Dataset entries
# # # # #
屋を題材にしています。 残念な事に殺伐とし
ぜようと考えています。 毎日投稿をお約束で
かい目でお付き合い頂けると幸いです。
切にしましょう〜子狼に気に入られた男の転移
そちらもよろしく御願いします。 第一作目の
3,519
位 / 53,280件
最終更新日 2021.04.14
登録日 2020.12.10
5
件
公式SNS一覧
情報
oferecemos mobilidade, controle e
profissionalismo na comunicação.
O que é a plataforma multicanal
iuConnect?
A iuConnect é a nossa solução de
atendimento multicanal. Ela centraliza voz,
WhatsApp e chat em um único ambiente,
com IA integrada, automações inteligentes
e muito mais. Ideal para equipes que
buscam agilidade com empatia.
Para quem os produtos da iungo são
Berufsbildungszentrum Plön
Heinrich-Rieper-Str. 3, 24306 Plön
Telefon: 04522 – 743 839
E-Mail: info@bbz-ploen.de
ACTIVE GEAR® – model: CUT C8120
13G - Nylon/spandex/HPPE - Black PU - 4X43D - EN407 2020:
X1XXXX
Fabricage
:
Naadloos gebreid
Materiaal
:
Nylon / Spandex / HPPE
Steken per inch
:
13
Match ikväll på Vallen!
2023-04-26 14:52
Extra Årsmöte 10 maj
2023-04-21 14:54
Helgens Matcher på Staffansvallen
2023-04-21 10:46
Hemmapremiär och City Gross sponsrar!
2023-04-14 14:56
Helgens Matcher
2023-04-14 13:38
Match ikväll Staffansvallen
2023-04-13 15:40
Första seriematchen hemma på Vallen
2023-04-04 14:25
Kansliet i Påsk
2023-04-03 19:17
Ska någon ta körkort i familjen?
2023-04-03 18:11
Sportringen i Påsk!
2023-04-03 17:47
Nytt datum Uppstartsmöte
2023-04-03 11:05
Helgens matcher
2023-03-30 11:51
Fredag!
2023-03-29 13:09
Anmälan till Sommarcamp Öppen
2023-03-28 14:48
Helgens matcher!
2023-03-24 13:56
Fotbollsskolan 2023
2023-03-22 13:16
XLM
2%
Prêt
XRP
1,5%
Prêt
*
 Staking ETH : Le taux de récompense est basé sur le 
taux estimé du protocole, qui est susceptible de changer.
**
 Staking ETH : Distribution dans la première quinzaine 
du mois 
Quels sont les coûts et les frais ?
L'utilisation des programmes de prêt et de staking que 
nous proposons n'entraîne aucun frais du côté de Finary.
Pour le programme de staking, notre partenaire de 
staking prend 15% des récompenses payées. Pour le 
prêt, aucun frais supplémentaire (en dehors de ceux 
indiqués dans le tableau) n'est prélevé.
# # # # #
*Exercise instructions:* The lines from the one containing "2023-04-13 15:40" through the final line of the entries above are to be printed exactly, with nothing added.

*Task solution:*
2023-04-13 15:40
Första seriematchen hemma på Vallen
2023-04-04 14:25
Kansliet i Påsk
2023-04-03 19:17
Ska någon ta körkort i familjen?
2023-04-03 18:11
Sportringen i Påsk!
2023-04-03 17:47
Nytt datum Uppstartsmöte
2023-04-03 11:05
Helgens matcher
2023-03-30 11:51
Fredag!
2023-03-29 13:09
Anmälan till Sommarcamp Öppen
2023-03-28 14:48
Helgens matcher!
2023-03-24 13:56
Fotbollsskolan 2023
2023-03-22 13:16
XLM
2%
Prêt
XRP
1,5%
Prêt
*
 Staking ETH : Le taux de récompense est basé sur le 
taux estimé du protocole, qui est susceptible de changer.
**
 Staking ETH : Distribution dans la première quinzaine 
du mois 
Quels sont les coûts et les frais ?
L'utilisation des programmes de prêt et de staking que 
nous proposons n'entraîne aucun frais du côté de Finary.
Pour le programme de staking, notre partenaire de 
staking prend 15% des récompenses payées. Pour le 
prêt, aucun frais supplémentaire (en dehors de ceux 
indiqués dans le tableau) n'est prélevé.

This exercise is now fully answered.